Machine Learning,Artificial Intelligence,Computer Vision and Pattern Recognition
What problem does this paper attempt to address?
The main problem this paper attempts to address is the high computational cost of Diffusion Probabilistic Models (DPMs) during training and inference. Although these models perform excellently in generative tasks, their high computational cost limits their widespread application in resource-constrained environments.
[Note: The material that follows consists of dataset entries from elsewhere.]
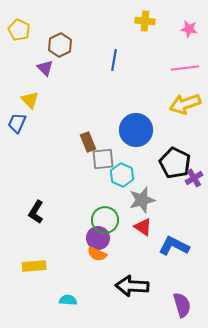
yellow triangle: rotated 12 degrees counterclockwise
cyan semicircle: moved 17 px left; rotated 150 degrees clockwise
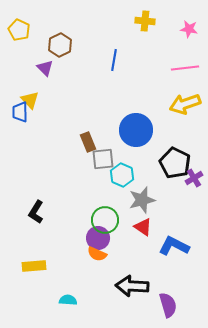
blue trapezoid: moved 3 px right, 11 px up; rotated 25 degrees counterclockwise
purple semicircle: moved 14 px left
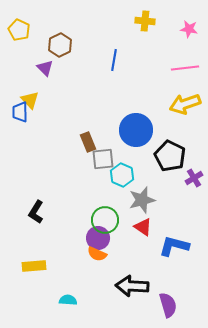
black pentagon: moved 5 px left, 7 px up
blue L-shape: rotated 12 degrees counterclockwise
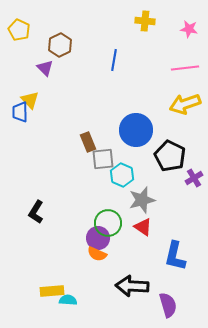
green circle: moved 3 px right, 3 px down
blue L-shape: moved 1 px right, 10 px down; rotated 92 degrees counterclockwise
yellow rectangle: moved 18 px right, 25 px down
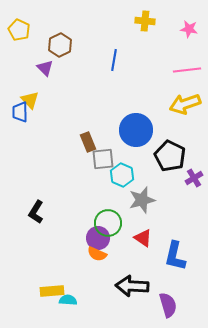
pink line: moved 2 px right, 2 px down
red triangle: moved 11 px down
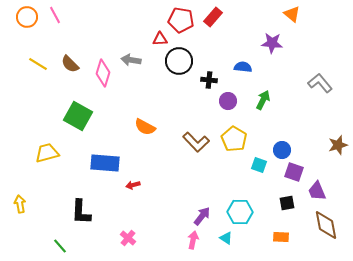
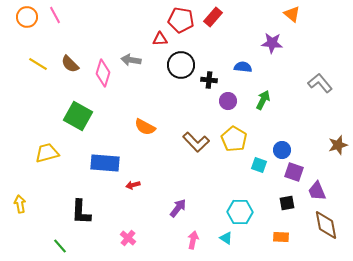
black circle: moved 2 px right, 4 px down
purple arrow: moved 24 px left, 8 px up
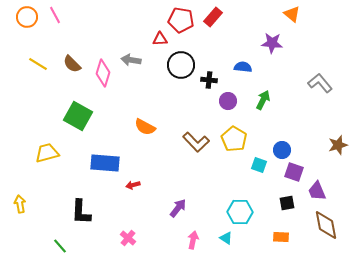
brown semicircle: moved 2 px right
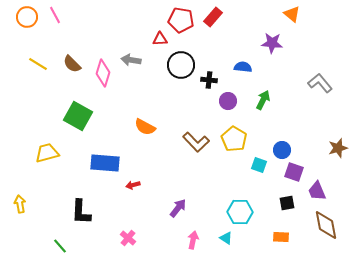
brown star: moved 3 px down
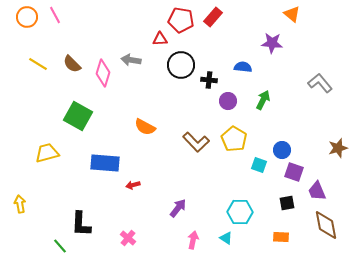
black L-shape: moved 12 px down
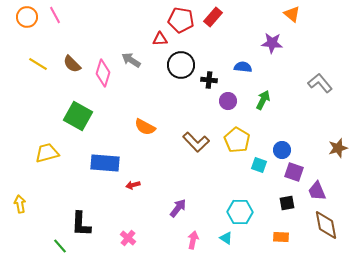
gray arrow: rotated 24 degrees clockwise
yellow pentagon: moved 3 px right, 1 px down
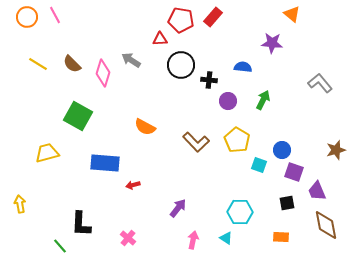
brown star: moved 2 px left, 2 px down
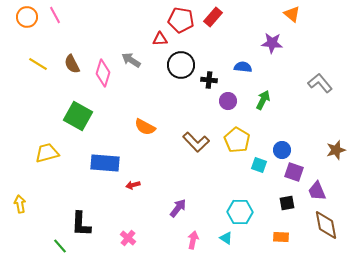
brown semicircle: rotated 18 degrees clockwise
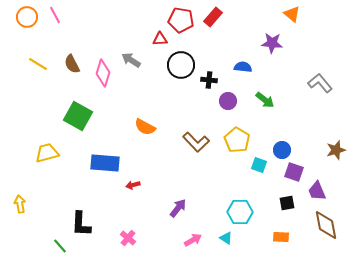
green arrow: moved 2 px right; rotated 102 degrees clockwise
pink arrow: rotated 48 degrees clockwise
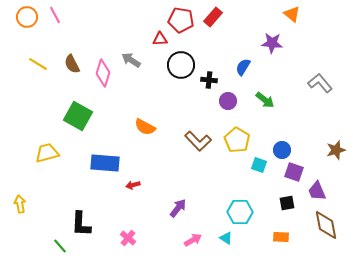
blue semicircle: rotated 66 degrees counterclockwise
brown L-shape: moved 2 px right, 1 px up
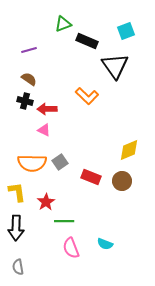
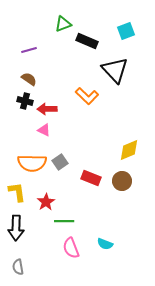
black triangle: moved 4 px down; rotated 8 degrees counterclockwise
red rectangle: moved 1 px down
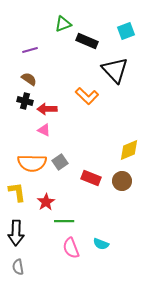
purple line: moved 1 px right
black arrow: moved 5 px down
cyan semicircle: moved 4 px left
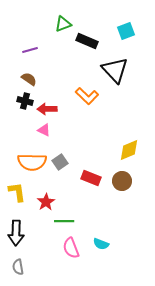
orange semicircle: moved 1 px up
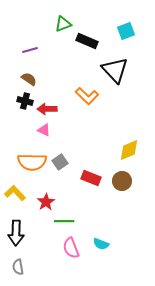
yellow L-shape: moved 2 px left, 1 px down; rotated 35 degrees counterclockwise
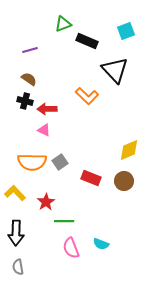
brown circle: moved 2 px right
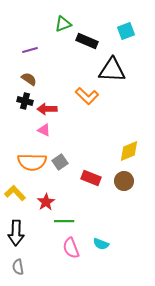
black triangle: moved 3 px left; rotated 44 degrees counterclockwise
yellow diamond: moved 1 px down
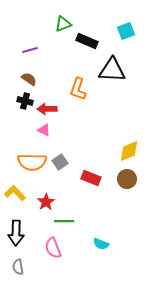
orange L-shape: moved 9 px left, 7 px up; rotated 65 degrees clockwise
brown circle: moved 3 px right, 2 px up
pink semicircle: moved 18 px left
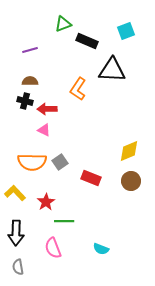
brown semicircle: moved 1 px right, 2 px down; rotated 35 degrees counterclockwise
orange L-shape: rotated 15 degrees clockwise
brown circle: moved 4 px right, 2 px down
cyan semicircle: moved 5 px down
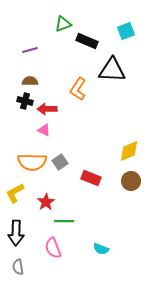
yellow L-shape: rotated 75 degrees counterclockwise
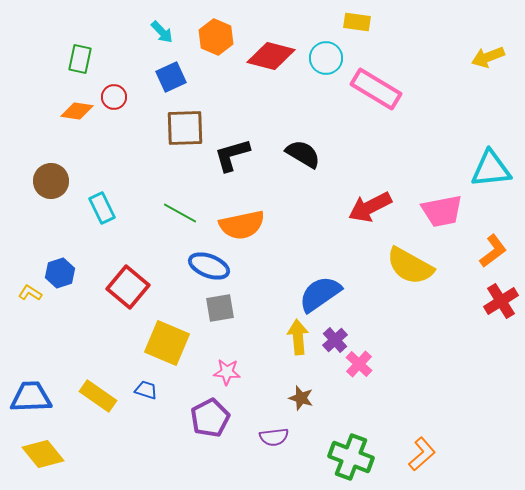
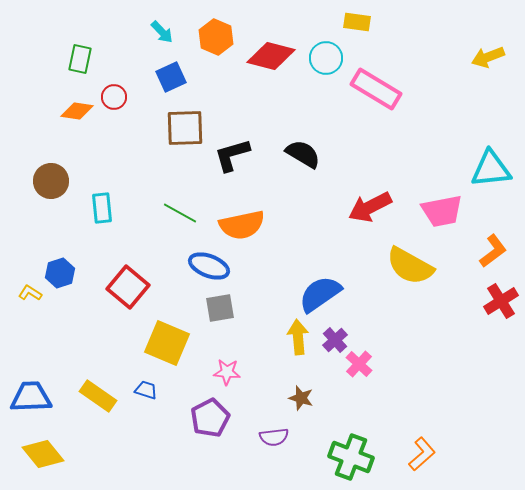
cyan rectangle at (102, 208): rotated 20 degrees clockwise
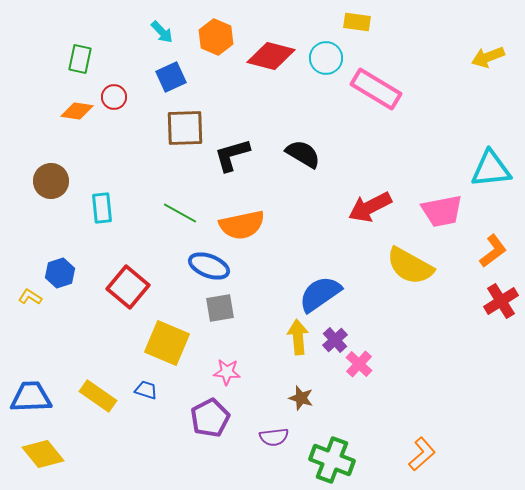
yellow L-shape at (30, 293): moved 4 px down
green cross at (351, 457): moved 19 px left, 3 px down
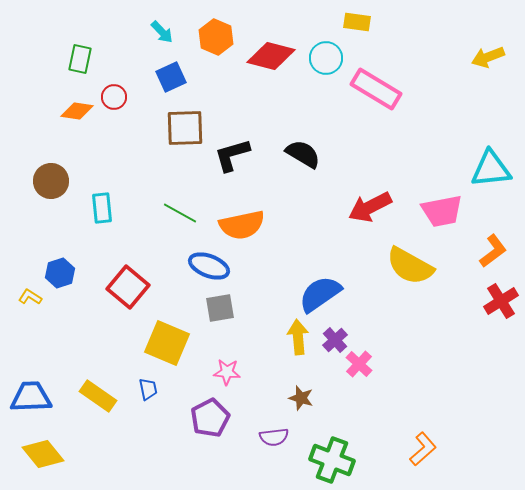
blue trapezoid at (146, 390): moved 2 px right, 1 px up; rotated 60 degrees clockwise
orange L-shape at (422, 454): moved 1 px right, 5 px up
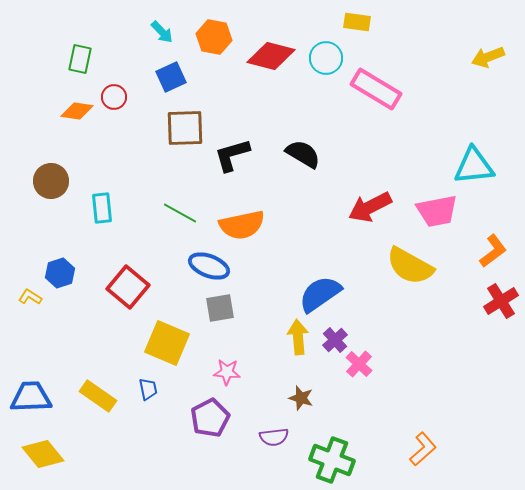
orange hexagon at (216, 37): moved 2 px left; rotated 12 degrees counterclockwise
cyan triangle at (491, 169): moved 17 px left, 3 px up
pink trapezoid at (442, 211): moved 5 px left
To tackle this challenge, the authors propose an efficient compression method called **Diff-Pruning**, which aims to learn lightweight models from existing pre-trained diffusion models without extensive retraining. ### Main Contributions: 1. **Efficiency Improvement**: Through structured pruning techniques, Diff-Pruning can significantly reduce the number of floating-point operations (FLOPs), achieving approximately 50% FLOPs reduction with only 10% to 20% of the original model's training cost. 2. **Consistency Maintenance**: The pruned diffusion models can maintain generative behavior consistent with the pre-trained models, ensuring that the generation quality is not significantly affected. ### Method Overview: - **Taylor Expansion**: The core idea is to perform Taylor expansion at the pruning time steps, identifying important weights by ignoring non-contributive diffusion steps and integrating information gradients. - **Importance Assessment**: The importance of each parameter is estimated through Taylor expansion, balancing the impact of image content, details, and noise. - **Threshold Strategy**: A threshold parameter \( T \) is introduced to select important time steps based on the relative loss \( \frac{L_t}{L_{\text{max}}} \), thereby avoiding the accumulation of noise gradients. ### Experimental Results: - Experiments on multiple datasets show that Diff-Pruning can significantly reduce computational costs while maintaining or even improving generation quality. - For example, on the LSUN Church dataset, using Diff-Pruning can reduce FLOPs by 50%, with training costs only 10% of the original model, equivalent to 0.5 million steps compared to 4.4 million steps. - The compressed models maintain generative behavior consistent with the pre-trained models, ensuring the practicality and reliability of the method. ### Summary: This paper introduces Diff-Pruning, an efficient diffusion model compression method that can significantly reduce computational costs while maintaining generation quality. This method provides a foundation for future research, helping to further improve the quality and consistency of compressed diffusion models.